Electoral “scare away” is becoming customary in Córdoba – Politics corner Economy – Opinion

Electoral “scare away” is becoming customary in Córdoba – Politics corner Economy – Opinion
Electoral “scare away” is becoming customary in Córdoba – Politics corner Economy – Opinion

The municipal election in Río Cuarto is astonishing for one elementary fact: even though the election was divided, Peronism gained 13 points over radicalism. The astonishment increases because the UCR governed the city many times, in which it has deep roots and the latest efforts have not been brilliant.

Part of the victory is explained by two reasons that are already becoming a tradition in Córdoba. Llaryora’s Peronism has taken two parallel tactics to unknown levels in the province: extreme pressure and the use of the entire State apparatus to get their own people to vote and do everything possible to prevent citizens from voting for the that they have less chance of controlling.

clientelism, on the one hand; scaring away, on the other.
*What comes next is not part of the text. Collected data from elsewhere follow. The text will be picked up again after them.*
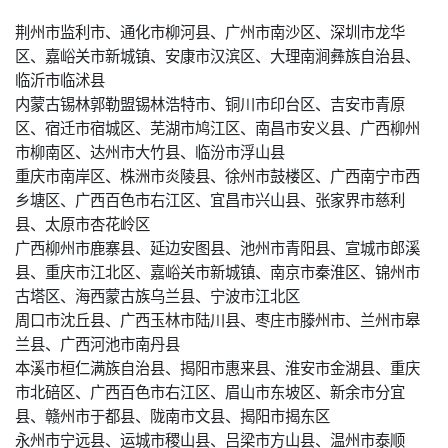
荆州市监利市、通化市柳河县、广州市南沙区、深圳市龙华
区、嘉峪关市新城镇、安康市汉滨区、大理南涧彝族自治县、
临沂市临沭县
内蒙古锡林郭勒盟锡林浩特市、铜川市印台区、吉安市青原
区、宿迁市宿城区、芜湖市鸠江区、南昌市安义县、广西柳州
市柳南区、达州市大竹县、临汾市浮山县
重庆市南岸区、株洲市炎陵县、徐州市鼓楼区、广西南宁市西
乡塘区、广西百色市右江区、宜昌市兴山县、张家界市慈利
县、太原市杏花岭区
广西柳州市鹿寨县、延边安图县、池州市青阳县、宣城市郎溪
县、重庆市江北区、嘉峪关市新城镇、南京市秦淮区、锦州市
古塔区、海西蒙古族乌兰县、宁波市江北区
周口市沈丘县、广西玉林市陆川县、枣庄市滕州市、兰州市皋
兰县、广西河池市南丹县
本溪市桓仁满族自治县、揭阳市惠来县、淮安市金湖县、重庆
市北碚区、广西百色市右江区、眉山市东坡区、新余市分宜
县、赣州市于都县、陇南市文县、揭阳市揭东区
永州市宁远县、运城市稷山县、吕梁市方山县、温州市泰顺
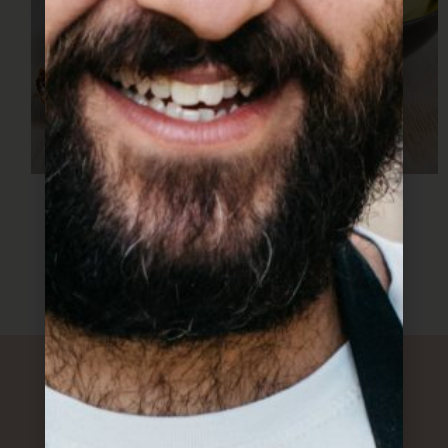
רוצים להפוך למשפחה?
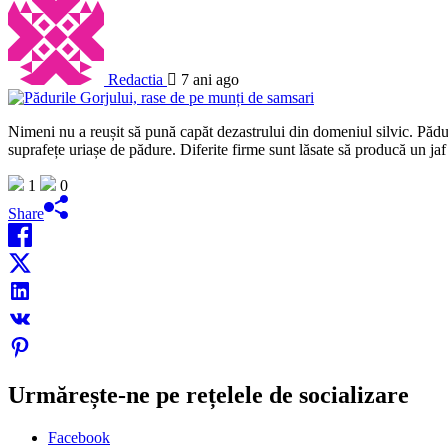
Redactia
7 ani ago
Nimeni nu a reușit să pună capăt dezastrului din domeniul silvic. Păduri
suprafețe uriașe de pădure. Diferite firme sunt lăsate să producă un ja
1
0
Share
Urmărește-ne pe rețelele de socializare
Facebook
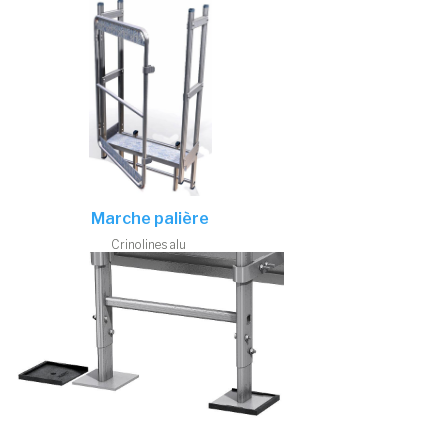
Marche palière
Crinolines alu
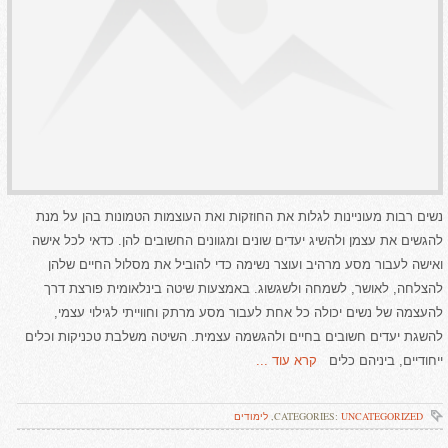
עצמך
נשים רבות מעוניינות לגלות את החוזקות ואת העוצמות הטמונות בהן על מנת
להגשים את עצמן ולהשיג יעדים שונים ומגוונים החשובים להן. כדאי לכל אישה
ואישה לעבור מסע מרהיב ועוצר נשימה כדי להוביל את מסלול החיים שלהן
להצלחה, לאושר, לשמחה ולשגשוג. באמצעות שיטה בינלאומית פורצת דרך
להעצמה של נשים יכולה כל אחת לעבור מסע מרתק וחווייתי לגילוי עצמי,
להשגת יעדים חשובים בחיים ולהגשמה עצמית. השיטה משלבת טכניקות וכלים
ייחודיים, ביניהם כלים
קרא עוד ...
UNCATEGORIZED
CATEGORIES:
,
לימודים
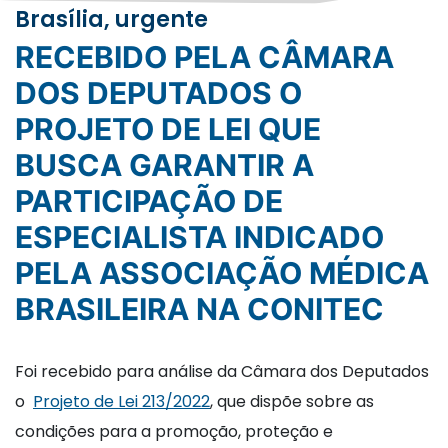
Brasília, urgente
RECEBIDO PELA CÂMARA
DOS DEPUTADOS O
PROJETO DE LEI QUE
BUSCA GARANTIR A
PARTICIPAÇÃO DE
ESPECIALISTA INDICADO
PELA ASSOCIAÇÃO MÉDICA
BRASILEIRA NA CONITEC
Foi recebido para análise da Câmara dos Deputados
o
Projeto de Lei 213/2022
, que dispõe sobre as
condições para a promoção, proteção e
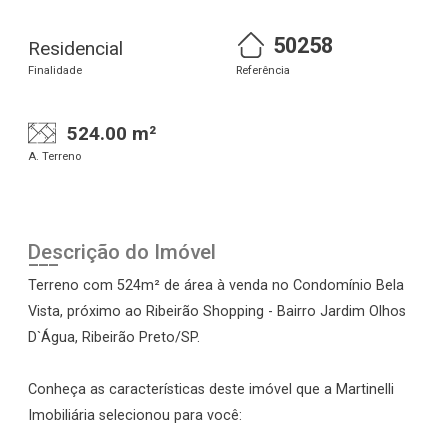
50258
Residencial
Finalidade
Referência
524.00 m²
A. Terreno
Descrição do Imóvel
Terreno com 524m² de área à venda no Condomínio Bela
Vista, próximo ao Ribeirão Shopping - Bairro Jardim Olhos
D`Água, Ribeirão Preto/SP.
Conheça as características deste imóvel que a Martinelli
Imobiliária selecionou para você:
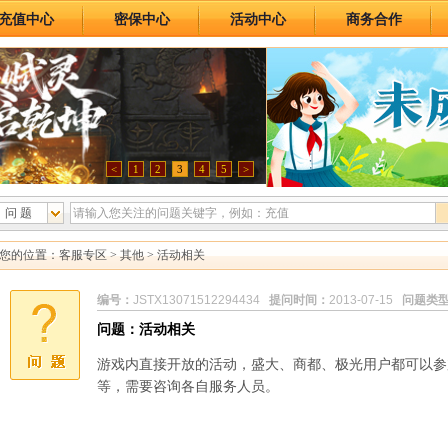
充值中心
密保中心
活动中心
商务合作
<
1
2
3
4
5
>
问 题
您的位置：
客服专区
>
其他
> 活动相关
编号：
JSTX13071512294434
提问时间：
2013-07-15
问题类
问题：活动相关
游戏内直接开放的活动，盛大、商都、极光用户都可以参
等，需要咨询各自服务人员。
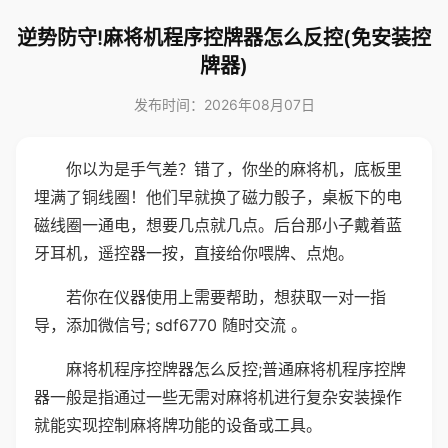
逆势防守!麻将机程序控牌器怎么反控(免安装控
牌器)
发布时间：2026年08月07日
你以为是手气差？错了，你坐的麻将机，底板里
埋满了铜线圈！他们早就换了磁力骰子，桌板下的电
磁线圈一通电，想要几点就几点。后台那小子戴着蓝
牙耳机，遥控器一按，直接给你喂牌、点炮。
若你在仪器使用上需要帮助，想获取一对一指
导，添加微信号; sdf6770 随时交流 。
麻将机程序控牌器怎么反控;普通麻将机程序控牌
器一般是指通过一些无需对麻将机进行复杂安装操作
就能实现控制麻将牌功能的设备或工具。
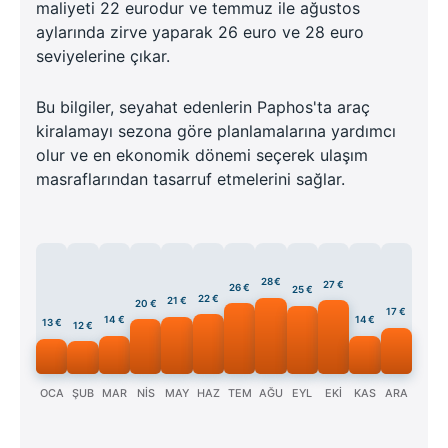
maliyeti 22 eurodur ve temmuz ile ağustos
aylarında zirve yaparak 26 euro ve 28 euro
seviyelerine çıkar.
Bu bilgiler, seyahat edenlerin Paphos'ta araç
kiralamayı sezona göre planlamalarına yardımcı
olur ve en ekonomik dönemi seçerek ulaşım
masraflarından tasarruf etmelerini sağlar.
28 €
27 €
26 €
25 €
22 €
21 €
20 €
17 €
14 €
14 €
13 €
12 €
OCA
ŞUB
MAR
NİS
MAY
HAZ
TEM
AĞU
EYL
EKİ
KAS
ARA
You will say: that is what any party tries to do here and in China. Yes. But at some point there must be a limit, so as not to undermine democratic legitimacy, so that alternation is a real possibility; because it is assumed that we want to live in a pluralistic society and we do not want to lead to a de facto single-party Formosa regime. We are Córdoba, hey.

Clientism is older. But scaring away is a novelty.

Llaryora already did it. He is the first governor in the democratic history of Córdoba who won the gubernatorial election by having the Electoral Justice kindly “warn” that, in reality, mandatory voting was a joke: days before they advertised that there would be no fine for anyone who did not go to vote. .

They repeated it in the Municipality. Daniel Passerini was the first mayor elected under the slogan: “If you don’t vote, nothing happens.” That was for those who couldn’t control. At the same time they applied clientelism to the stick with their rented militants, gnocchi and other beneficiaries of the state apparatus. Not only the remises worked at full capacity. They set up a call center that made history in the Instituto club where all the well-off people practically had their phones hijacked to proselytize person to person from their contact lists.

In Río Cuarto there was also a call center, like in Córdoba, in addition to the typical remises that were not enough to transport their own. And there was also scaring away: the long holiday was chosen specifically for an election that was difficult. They got a little out of hand. Less than 56% of voters voted. The new mayor, Guillermo De Rivas, was actually voted for by less than 21 percent of those registered. A low-intensity democracy that looks like a single party to which little by little we are getting used to.